BA2MotifDataset¶

class dgl.data.BA2MotifDataset(raw_dir=None, force_reload=False, verbose=True, transform=None)[source]¶

Bases: dgl.data.dgl_dataset.DGLBuiltinDataset

BA-2motifs dataset from Parameterized Explainer for Graph Neural Network

This is a synthetic dataset for graph classification. It was generated by performing the following steps in order.

  • Construct 1000 base Barabási–Albert (BA) graphs.

  • Attach house-structured network motifs to half of the base BA graphs.

  • Attach five-node cycle motifs to the rest base BA graphs.

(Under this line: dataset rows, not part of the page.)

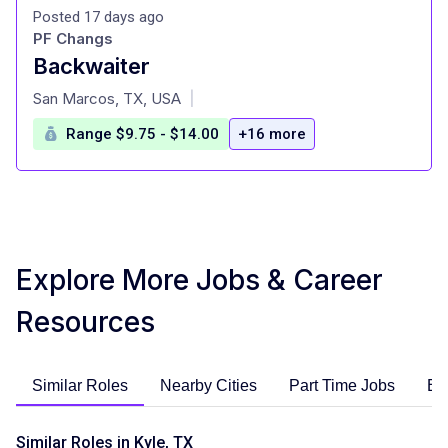
Posted 17 days ago
PF Changs
Backwaiter
at
San Marcos, TX, USA
|
Range $9.75 - $14.00
+16 more
Explore More Jobs & Career
Resources
Similar Roles
Nearby Cities
Part Time Jobs
En
Similar Roles in Kyle, TX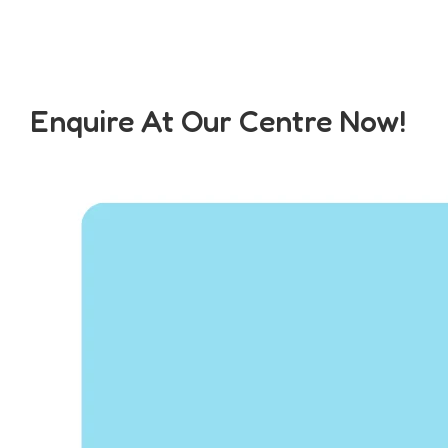
Enquire At Our Centre Now!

  • Assign each graph to one of two classes according to the type of the attached motif.

Parameters
  • raw_dir (str, optional) – Raw file directory to download and store the data. Default: ~/.dgl/

  • force_reload (bool, optional) – Whether to reload the dataset. Default: False

  • verbose (bool, optional) – Whether to print progress information. Default: True

  • transform (callable, optional) – A transform that takes in a DGLGraph object and returns a transformed version. The DGLGraph object will be transformed before every access. Default: None

num_classes¶

Number of graph classes

Type

int

Examples

>>> from dgl.data import BA2MotifDataset
>>> dataset = BA2MotifDataset()
>>> dataset.num_classes
2
>>> # Get the first graph and its label
>>> g, label = dataset[0]
>>> feat = g.ndata['feat']
__getitem__(idx)[source]¶

Gets the data object at index.

__len__()[source]¶

The number of examples in the dataset.